Our reading from the Letter to the Hebrews reminds us that Jesus came to be one of us so that he could destroy the power of death. As John Donne wrote, “Death  has no more dominion” over us. Jesus has become like us so that he can become “like his brothers and sisters (namely, us) in every respect, so that he might be a merciful and faithful high priest in the service of God.” And then those words which are so reassuring and inspiring to us in times of great trial. “Because he himself was tested by what he suffered, he is able to help those who are being tested.” Our Lord has walked through the valley of the shadow of death, and he helps us when we have to walk   that valley. We know that he has gone before us, and his grace holds us up and even carries us.

Our gospel is a tender scene of celebration. It is forty days after the first Christmas, and Mary and Joseph bring the little Jesus to the temple to worship and to celebrate and to offer him to the Lord and ask God’s blessing.

In the temple is a faithful elderly man named Simeon. His song of praise, the Nunc Dimittis is in our prayer book on page 93.  Simeon realizes that he has seen the Savior, and he sings a song of thanks and praise, “Lord, you now have set your servant free/ to go in peace as you have promised;/ For these eyes of mine  have seen the Savior,/ whom you have prepared for all the world to see:/A Light to enlighten the nations,/ and the glory of your people Israel.”

Just think what it must have felt like to see this beautiful baby, only a little over a month old, and realize that this is your Savior. Simon blesses Mary and Joseph and tells then that because of what Jesus will have to suffer, a sword will pierce their own hearts too.

Another devout person, Anna, is there, She never leaves the temple. She “worships there with prayer and fasting night and day,” She, too, recognizes who Jesus is. She praises God and tells the people that Jesus is the Savior.

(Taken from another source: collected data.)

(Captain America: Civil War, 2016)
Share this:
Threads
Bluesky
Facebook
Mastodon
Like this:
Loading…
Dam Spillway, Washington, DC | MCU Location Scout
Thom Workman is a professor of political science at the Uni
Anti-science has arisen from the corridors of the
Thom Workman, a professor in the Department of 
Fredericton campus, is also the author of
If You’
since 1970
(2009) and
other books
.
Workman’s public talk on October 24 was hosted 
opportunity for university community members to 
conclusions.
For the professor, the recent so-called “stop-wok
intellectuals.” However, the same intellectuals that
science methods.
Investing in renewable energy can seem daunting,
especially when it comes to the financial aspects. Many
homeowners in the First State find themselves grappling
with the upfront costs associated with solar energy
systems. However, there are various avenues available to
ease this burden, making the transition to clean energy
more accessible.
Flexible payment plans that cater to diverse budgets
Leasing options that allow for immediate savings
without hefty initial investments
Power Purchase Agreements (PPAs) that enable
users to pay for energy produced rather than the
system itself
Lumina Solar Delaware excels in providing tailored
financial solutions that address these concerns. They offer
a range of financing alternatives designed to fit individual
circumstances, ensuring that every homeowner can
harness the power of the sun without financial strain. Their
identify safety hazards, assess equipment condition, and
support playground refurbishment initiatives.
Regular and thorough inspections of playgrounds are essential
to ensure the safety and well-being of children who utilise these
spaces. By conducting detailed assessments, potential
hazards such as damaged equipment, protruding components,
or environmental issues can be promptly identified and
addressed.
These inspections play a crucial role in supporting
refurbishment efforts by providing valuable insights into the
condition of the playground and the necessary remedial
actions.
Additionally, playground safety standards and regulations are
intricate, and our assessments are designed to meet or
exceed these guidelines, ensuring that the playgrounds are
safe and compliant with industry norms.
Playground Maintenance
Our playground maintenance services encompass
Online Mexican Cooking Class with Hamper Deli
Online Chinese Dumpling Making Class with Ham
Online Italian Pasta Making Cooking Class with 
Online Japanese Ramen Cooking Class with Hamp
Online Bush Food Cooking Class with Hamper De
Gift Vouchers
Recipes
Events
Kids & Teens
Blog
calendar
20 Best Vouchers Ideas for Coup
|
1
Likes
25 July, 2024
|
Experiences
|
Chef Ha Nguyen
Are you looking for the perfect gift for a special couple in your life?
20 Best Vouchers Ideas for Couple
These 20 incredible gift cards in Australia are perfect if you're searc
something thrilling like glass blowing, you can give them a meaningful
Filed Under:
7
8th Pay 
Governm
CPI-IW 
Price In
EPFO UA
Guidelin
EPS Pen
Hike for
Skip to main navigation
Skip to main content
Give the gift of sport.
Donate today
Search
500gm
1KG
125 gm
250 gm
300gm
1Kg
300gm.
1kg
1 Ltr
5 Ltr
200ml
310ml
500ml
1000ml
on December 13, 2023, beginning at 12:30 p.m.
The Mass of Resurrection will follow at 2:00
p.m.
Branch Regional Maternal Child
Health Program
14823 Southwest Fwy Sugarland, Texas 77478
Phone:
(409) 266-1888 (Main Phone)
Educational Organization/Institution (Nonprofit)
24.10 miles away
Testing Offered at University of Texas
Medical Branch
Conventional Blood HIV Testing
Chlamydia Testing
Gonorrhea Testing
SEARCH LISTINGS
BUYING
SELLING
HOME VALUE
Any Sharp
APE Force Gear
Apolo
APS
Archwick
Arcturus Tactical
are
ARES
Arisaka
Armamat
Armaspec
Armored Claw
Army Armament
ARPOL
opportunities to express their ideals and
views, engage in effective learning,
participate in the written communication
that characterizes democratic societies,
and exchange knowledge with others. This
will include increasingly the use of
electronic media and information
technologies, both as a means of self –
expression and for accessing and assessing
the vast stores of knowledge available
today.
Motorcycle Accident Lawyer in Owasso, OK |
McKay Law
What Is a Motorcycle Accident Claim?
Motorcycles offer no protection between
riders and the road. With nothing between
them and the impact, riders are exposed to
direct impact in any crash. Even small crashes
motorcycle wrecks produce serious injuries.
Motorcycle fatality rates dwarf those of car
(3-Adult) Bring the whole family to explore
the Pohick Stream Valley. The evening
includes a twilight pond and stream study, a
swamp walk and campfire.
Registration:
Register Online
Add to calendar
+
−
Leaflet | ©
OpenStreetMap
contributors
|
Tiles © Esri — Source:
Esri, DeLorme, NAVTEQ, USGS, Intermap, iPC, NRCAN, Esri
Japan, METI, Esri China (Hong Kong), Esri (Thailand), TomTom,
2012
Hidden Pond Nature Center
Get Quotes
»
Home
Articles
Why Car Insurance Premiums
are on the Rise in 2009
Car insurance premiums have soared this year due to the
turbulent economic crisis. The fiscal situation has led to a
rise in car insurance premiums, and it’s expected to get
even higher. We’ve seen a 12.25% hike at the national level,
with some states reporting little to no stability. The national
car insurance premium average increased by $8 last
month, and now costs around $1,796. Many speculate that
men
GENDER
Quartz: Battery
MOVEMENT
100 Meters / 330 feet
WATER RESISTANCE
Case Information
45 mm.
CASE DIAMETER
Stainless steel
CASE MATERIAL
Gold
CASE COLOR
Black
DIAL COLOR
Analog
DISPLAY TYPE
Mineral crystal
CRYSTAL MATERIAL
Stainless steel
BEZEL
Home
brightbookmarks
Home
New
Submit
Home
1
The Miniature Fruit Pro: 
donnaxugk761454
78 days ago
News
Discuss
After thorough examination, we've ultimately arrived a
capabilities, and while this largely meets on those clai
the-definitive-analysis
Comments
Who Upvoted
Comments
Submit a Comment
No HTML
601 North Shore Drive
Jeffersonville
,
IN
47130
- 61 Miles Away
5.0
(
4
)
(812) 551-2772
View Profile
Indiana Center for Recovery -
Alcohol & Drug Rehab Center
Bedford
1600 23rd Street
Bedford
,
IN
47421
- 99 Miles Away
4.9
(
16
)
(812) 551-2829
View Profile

And then those final sentences, so filled with meaning: “When they had finished everything required by the law of the Lord,  they returned to Galilee, to their own town of Nazareth. The child grew and became strong, filled with wisdom, and the favor of God was upon him.

The next time we will see Jesus is when he is twelve years old and the family goes to the temple for the Passover. In those days, families traveled in large extended family groups. Mary and Joseph started on their way home in that large family group, thinking Jesus was with Uncle Amos and his family or perhaps Aunt Elizabeth and her family, and they finally realized he wasn’t with them. We recall that they rushed back to Jerusalem and found him teaching in the temple, astounding people with his learning.

 They had been so worried and they tried to tell him how upset they were that they had left him in the temple without even realizing it. We will never forget his answer. “Don’t you know that I must be about my Father’s business?” Even at age twelve, Jesus knew who he was.

He is our Savior, someone who understands all of what it means to be human, and, because he understands, we can go to him and tell him about the times when we fail to love God and our brothers and sisters or the times when we really put our foot in it and say something we regret or the times when we get angry because we are very tired, and why are we tired? Because we tried to do it ourselves instead of asking him for help. We can tell him the truth because we know that he understands. And because he love us. And forgives us. And gives us strength to go on.

These two very elderly people, Simeon and Anna, understand whom they are seeing, a Savior who loves and understands and forgives and strengthens us. May we know him, too, more and more deeply. May we see him more clearly, love him more dearly, and follow him more nearly. Amen.